In those early years, Serbu said, his greatest challenge was accessing information in documents, especially police handwritten notes.
“It was these briefs that came up when you went to court without knowing who had been arrested the night before and in the hope that the narrative wasn’t too much and that I could get through it,” he recalled. “I had no one to read it to me, so I had a small optical palm reader that could enlarge the print, or I went into the Krone’s office and zoomed in on the photocopier and blew everything up in the air as big as I could have multiple sides so I could get through. “
Today, according to Serbu, technology has improved and even cell phones can read Word documents – although Nova Scotia’s transition to electronic disclosure poses some problems, with information sometimes being provided in inaccessible formats. However, the party disclosing the information is required to provide it in an accessible manner, he added.
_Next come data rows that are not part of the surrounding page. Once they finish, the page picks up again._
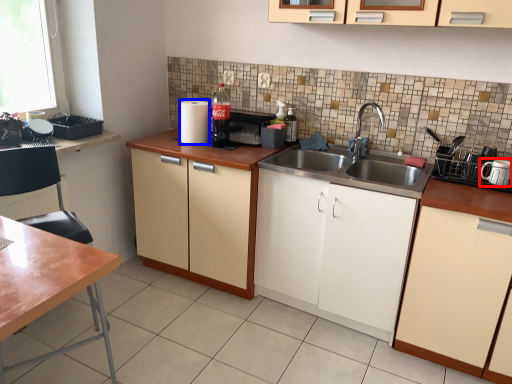
Question: Among these objects, which one is farthest to the camera, appliance (highlighted by a red box) or appliance (highlighted by a blue box)?

Choices:
 (A) appliance
 (B) appliance

Answer: (B)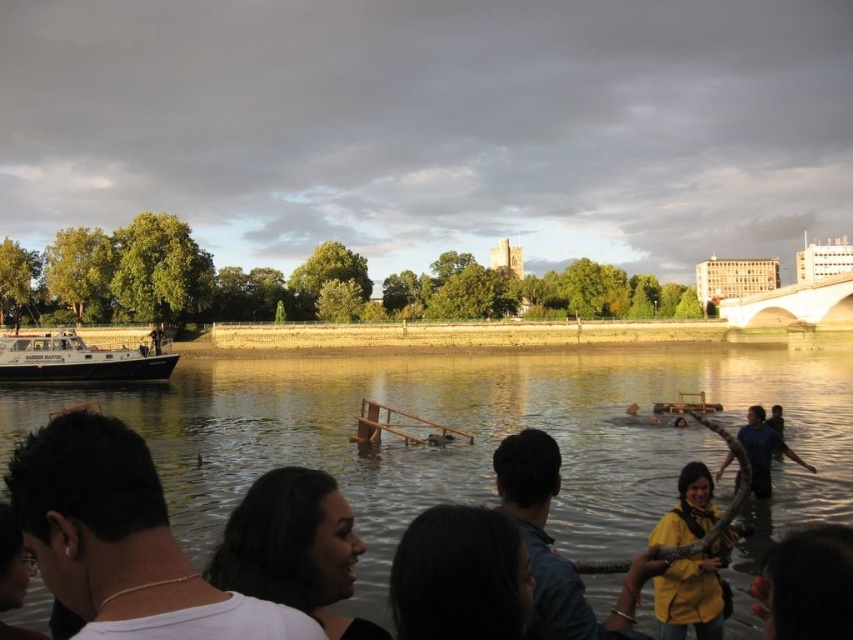
Who is more forward, (320, 538) or (32, 380)?

Point (320, 538) is in front.

Does dark brown hair at center appear under white matte boat at left?

Correct, dark brown hair at center is located below white matte boat at left.

Is point (309, 474) behind point (122, 369)?

No, (309, 474) is closer to viewer.

Where is `dark brown hair at center`? The height and width of the screenshot is (640, 853). dark brown hair at center is located at coordinates pyautogui.click(x=293, y=548).

Who is more distant from viewer, (70, 481) or (825, 566)?

The point (825, 566) is more distant.

Is point (50, 518) closer to viewer compared to point (767, 614)?

Yes, it is.

Locate an element on the screen. white matte shirt at lower left is located at coordinates tap(122, 540).

Is smooth water at center above dark blue shirt at lower right?

Yes.

Which is in front, point (3, 433) or point (780, 420)?

Positioned in front is point (780, 420).

Between point (379, 468) and point (769, 413), which one is positioned in front?

Point (379, 468) is more forward.

The image size is (853, 640). I want to click on smooth water at center, so click(x=477, y=436).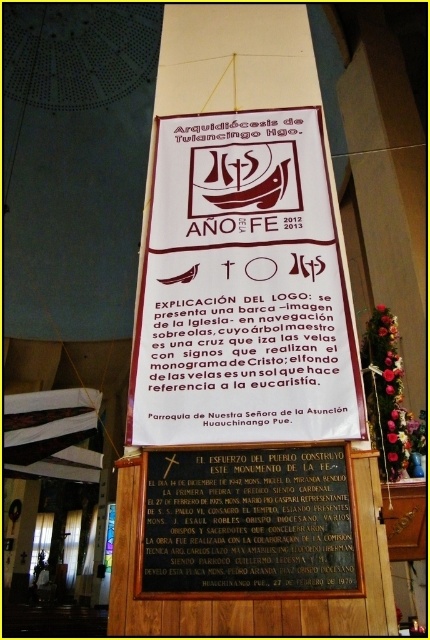
You are standing in the church and see the white paper banner at center and the black polished stone plaque at center. Which object is positioned to the left?

The white paper banner at center is to the left of the black polished stone plaque at center.

You are an interior designer planning to hang a new decoration in the space. You have to choose between placing it above the white paper banner at center or above the black polished stone plaque at center. Which one would allow for a larger decoration due to the available space above it?

The white paper banner at center is bigger than the black polished stone plaque at center, so placing a larger decoration above the white paper banner at center would be more appropriate as it occupies more space and likely has more vertical clearance.

You are standing in front of the banner in the church. There are two points marked on the banner. The first point is at coordinates point (134, 401) and the second is at point (175, 573). Which point is closer to you?

Point (175, 573) is closer to you because it is in front of point (134, 401).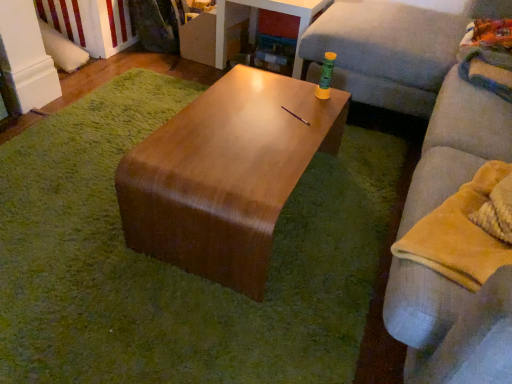
Identify the location of free location above wooden table at center (from a real-world perspective). The image size is (512, 384). (114, 196).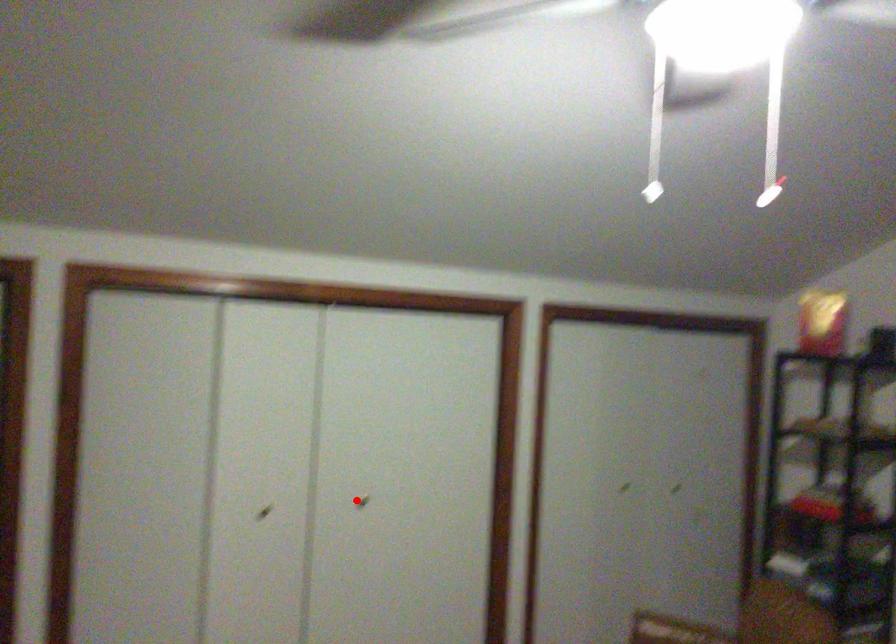
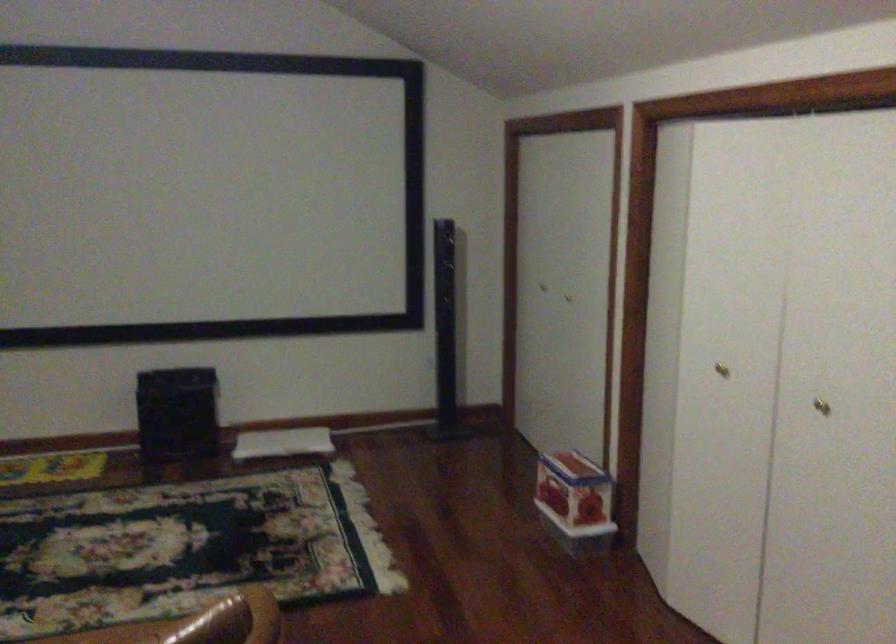
Question: I am providing you with two images of the same scene from different viewpoints. In image1, a red point is highlighted. Considering the same 3D point in image2, which of the following is correct?

Choices:
 (A) It is closer
 (B) It is farther

Answer: (A)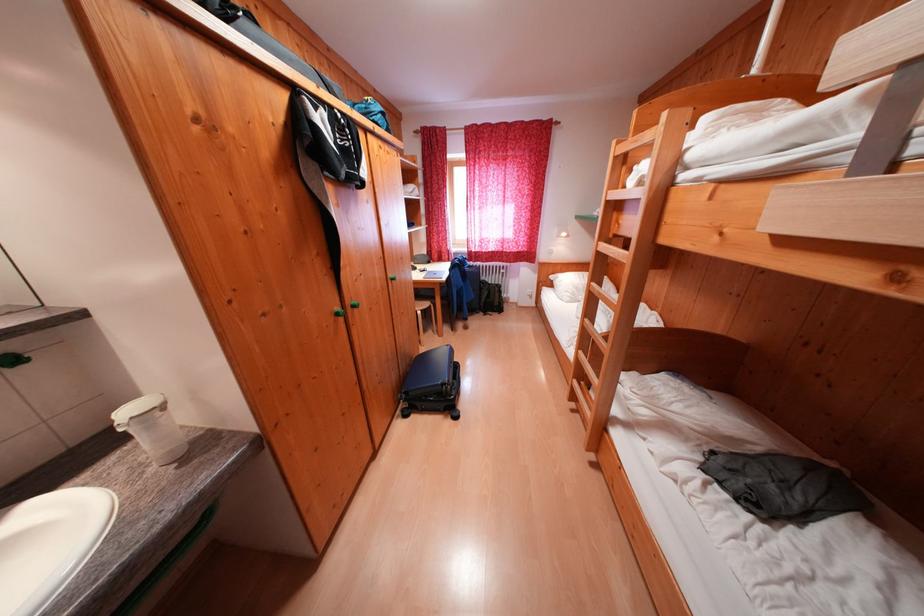
Describe the element at coordinates (432, 383) in the screenshot. Image resolution: width=924 pixels, height=616 pixels. I see `a blue suitcase` at that location.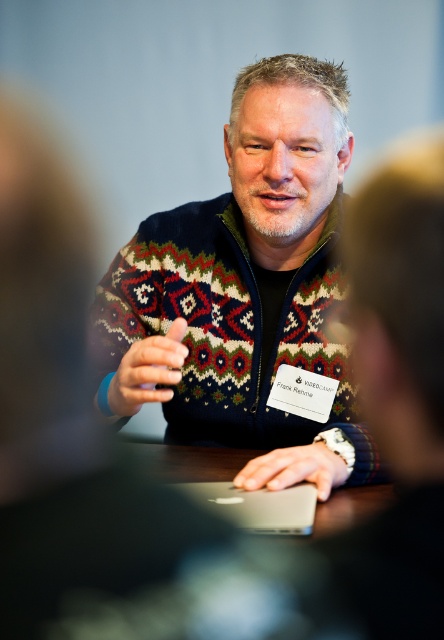
You are a photographer who needs to capture a closeup shot of the knitted sweater at center and the satin silver mouse at center. Which object should you focus on first to ensure both are in frame without moving the camera?

The knitted sweater at center is much taller than the satin silver mouse at center, so you should focus on the knitted sweater at center first to ensure it fits within the frame before adjusting for the smaller mouse.

You are a photographer positioned to take a closeup shot of the knitted sweater at center and the satin silver mouse at center. Which object will appear larger in your photo?

The knitted sweater at center will appear larger in the photo because it is closer to the viewer than the satin silver mouse at center.

You are a photographer at the event. You need to take a photo of Frank Rehme and his laptop. The camera you are using has a focus range that can only capture objects taller than 10 cm. Can the camera focus on both the silver metallic laptop at center and the matte black hand at center?

The silver metallic laptop at center has a lesser height compared to matte black hand at center. Since the camera requires objects taller than 10 cm, and the laptop is shorter than the hand, but we don not know the exact height of either, we cannot determine if both meet the requirement. However, if the hand is taller than 10 cm, the laptop might be shorter but still possibly above 10 cm. Without specific measurements, it is uncertain.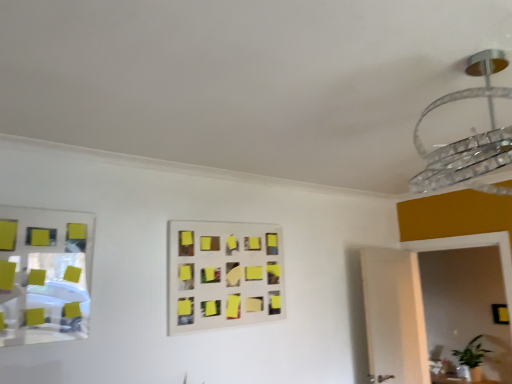
I want to click on metallic reflective mirror at left, so click(x=44, y=274).

The width and height of the screenshot is (512, 384). What do you see at coordinates (467, 137) in the screenshot? I see `clear glass chandelier at upper right` at bounding box center [467, 137].

This screenshot has width=512, height=384. What are the coordinates of `metallic reflective mirror at left` in the screenshot? It's located at (44, 274).

Who is taller, clear glass chandelier at upper right or black matte square at lower right?

clear glass chandelier at upper right is taller.

Is clear glass chandelier at upper right not inside black matte square at lower right?

Indeed, clear glass chandelier at upper right is completely outside black matte square at lower right.

Which of these two, clear glass chandelier at upper right or black matte square at lower right, is smaller?

With smaller size is black matte square at lower right.

Which object is wider, clear glass chandelier at upper right or black matte square at lower right?

With larger width is clear glass chandelier at upper right.

In terms of height, does black matte square at lower right look taller or shorter compared to yellow sticky notes at center?

In the image, black matte square at lower right appears to be shorter than yellow sticky notes at center.

Does black matte square at lower right lie behind yellow sticky notes at center?

That is True.

Choose the correct answer: Is black matte square at lower right inside yellow sticky notes at center or outside it?

black matte square at lower right cannot be found inside yellow sticky notes at center.

From the image's perspective, is black matte square at lower right located above or below yellow sticky notes at center?

From the image's perspective, black matte square at lower right appears below yellow sticky notes at center.

Is yellow sticky notes at center to the left of clear glass chandelier at upper right from the viewer's perspective?

Yes.

Considering the relative sizes of yellow sticky notes at center and clear glass chandelier at upper right in the image provided, is yellow sticky notes at center taller than clear glass chandelier at upper right?

Yes, yellow sticky notes at center is taller than clear glass chandelier at upper right.

Is yellow sticky notes at center bigger than clear glass chandelier at upper right?

Actually, yellow sticky notes at center might be smaller than clear glass chandelier at upper right.

From a real-world perspective, which object rests below the other?

In real-world perspective, yellow sticky notes at center is lower.

Considering the relative sizes of black matte square at lower right and metallic reflective mirror at left in the image provided, is black matte square at lower right taller than metallic reflective mirror at left?

In fact, black matte square at lower right may be shorter than metallic reflective mirror at left.

Measure the distance from black matte square at lower right to metallic reflective mirror at left.

The distance of black matte square at lower right from metallic reflective mirror at left is 3.98 meters.

Does point (504, 311) appear closer or farther from the camera than point (81, 240)?

Point (504, 311) is farther from the camera than point (81, 240).

Which of these two, black matte square at lower right or metallic reflective mirror at left, is smaller?

black matte square at lower right is smaller.

From the image's perspective, is yellow sticky notes at center positioned above or below black matte square at lower right?

Based on their image positions, yellow sticky notes at center is located above black matte square at lower right.

Considering the relative positions of yellow sticky notes at center and black matte square at lower right in the image provided, is yellow sticky notes at center behind black matte square at lower right?

That is False.

Considering the relative sizes of yellow sticky notes at center and black matte square at lower right in the image provided, is yellow sticky notes at center shorter than black matte square at lower right?

No, yellow sticky notes at center is not shorter than black matte square at lower right.

The width and height of the screenshot is (512, 384). Find the location of `square lying below the yellow sticky notes at center (from the image's perspective)`. square lying below the yellow sticky notes at center (from the image's perspective) is located at coordinates tap(500, 313).

Considering the sizes of objects clear glass chandelier at upper right and yellow sticky notes at center in the image provided, who is bigger, clear glass chandelier at upper right or yellow sticky notes at center?

clear glass chandelier at upper right is bigger.

Are clear glass chandelier at upper right and yellow sticky notes at center far apart?

Indeed, clear glass chandelier at upper right is not near yellow sticky notes at center.

Does point (416, 181) come in front of point (202, 291)?

Yes, it is.

Consider the image. Can you confirm if clear glass chandelier at upper right is taller than yellow sticky notes at center?

No, clear glass chandelier at upper right is not taller than yellow sticky notes at center.

Which of these two, clear glass chandelier at upper right or metallic reflective mirror at left, is thinner?

With smaller width is metallic reflective mirror at left.

Which object is further away from the camera taking this photo, clear glass chandelier at upper right or metallic reflective mirror at left?

metallic reflective mirror at left.

From the image's perspective, is clear glass chandelier at upper right located above or below metallic reflective mirror at left?

clear glass chandelier at upper right is situated higher than metallic reflective mirror at left in the image.

The width and height of the screenshot is (512, 384). I want to click on square beneath the clear glass chandelier at upper right (from a real-world perspective), so click(x=500, y=313).

Locate an element on the screen. rectangle on the left of black matte square at lower right is located at coordinates (223, 274).

From the picture: Considering their positions, is yellow sticky notes at center positioned closer to clear glass chandelier at upper right than metallic reflective mirror at left?

The object closer to clear glass chandelier at upper right is yellow sticky notes at center.

Consider the image. From the image, which object appears to be farther from metallic reflective mirror at left, black matte square at lower right or yellow sticky notes at center?

black matte square at lower right is further to metallic reflective mirror at left.

When comparing their distances from metallic reflective mirror at left, does clear glass chandelier at upper right or yellow sticky notes at center seem further?

clear glass chandelier at upper right lies further to metallic reflective mirror at left than the other object.

From the image, which object appears to be nearer to metallic reflective mirror at left, black matte square at lower right or clear glass chandelier at upper right?

The object closer to metallic reflective mirror at left is clear glass chandelier at upper right.

Based on their spatial positions, is metallic reflective mirror at left or black matte square at lower right closer to clear glass chandelier at upper right?

metallic reflective mirror at left is closer to clear glass chandelier at upper right.

Considering their positions, is clear glass chandelier at upper right positioned further to black matte square at lower right than yellow sticky notes at center?

The object further to black matte square at lower right is clear glass chandelier at upper right.

Estimate the real-world distances between objects in this image. Which object is further from clear glass chandelier at upper right, yellow sticky notes at center or black matte square at lower right?

black matte square at lower right lies further to clear glass chandelier at upper right than the other object.

Based on their spatial positions, is metallic reflective mirror at left or clear glass chandelier at upper right closer to black matte square at lower right?

Based on the image, clear glass chandelier at upper right appears to be nearer to black matte square at lower right.

Identify the location of rectangle between clear glass chandelier at upper right and black matte square at lower right in the front-back direction. (223, 274).

This screenshot has height=384, width=512. Identify the location of rectangle between metallic reflective mirror at left and black matte square at lower right in the horizontal direction. (223, 274).

This screenshot has height=384, width=512. Find the location of `lamp between metallic reflective mirror at left and black matte square at lower right`. lamp between metallic reflective mirror at left and black matte square at lower right is located at coordinates (467, 137).

Locate an element on the screen. rectangle between metallic reflective mirror at left and clear glass chandelier at upper right from left to right is located at coordinates (223, 274).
Panelist Rhonda Underhill-Gray, project leader for the CNIB Foundation Ontario South, emphasized the importance of using the correct terminology for people with vision loss.
“My first advice would be to ask her,” she recommended. “It is important that you have the terminology that you are comfortable using. However, when someone describes themselves as someone with a visual impairment or as visually impaired, this is the terminology you want to use. “
The old term “legally blind” is out of date, Underhill-Gray said. Vision loss comes in many forms and for various reasons at different stages of life, and people with vision loss encounter many obstacles. “It is very, very important,” she added, “to check our assumptions and get the facts. Ask as many questions as you need. “
Panellists highlighted some of the resources available to assist lawyers in Ontario with helping clients with vision loss or lawyers who have vision loss themselves. The Law Society of Ontario has created a series of webinars designed to help attorneys accommodate people with various disabilities in their practice and in court. You are entitled to further training points. Lepofsky also directed participants to the 2006 report by Retired Ontario Court of Appeal, Karen Weiler, on Full Accessibility of the Ontario Courts, available on the Ontario Courts’ website. He added that every judicial facility in Ontario should have an accessibility coordinator who can help with accessibility issues. Information can also be found on the AODA Alliance website.
Moderator Shannon Kinch, project leader of the Know Your Rights program at the CNIB Foundation Ontario, also noted that the Arch Disability Law Center offers a free case consultation service to lawyers representing people with disabilities.
During the panel discussion, Kinch asked Mitschele how, as Crown Attorney, he would react to a hypothetical situation where a complainant is summoned to testify who has multiple disabilities, including hearing loss, vision loss, and anxiety disorder. The complainant asked for transcription services and the presence of a support person both for the preparatory meetings and for the appearance of the court.
If the complainant were a customer, Mitschele said, under the Ontario Human Rights Code (OHRC), as a paid service provider, he would have a duty to house that person to a point of undue hardship, which is a high bar. He would also need the complainant’s written consent to bring the supportive person into the privilege and confidentiality circle.
If the person were a witness, he said, the OHRC might not apply, but it would be required to admit that person under the rules of professional conduct and probably the AODA.
“I think as crown attorneys we have to maintain a very high standard,” he said. “And of course it is in my best interest to make sure that this person is on trial and testifying effectively if it is someone I am summoning on my case.”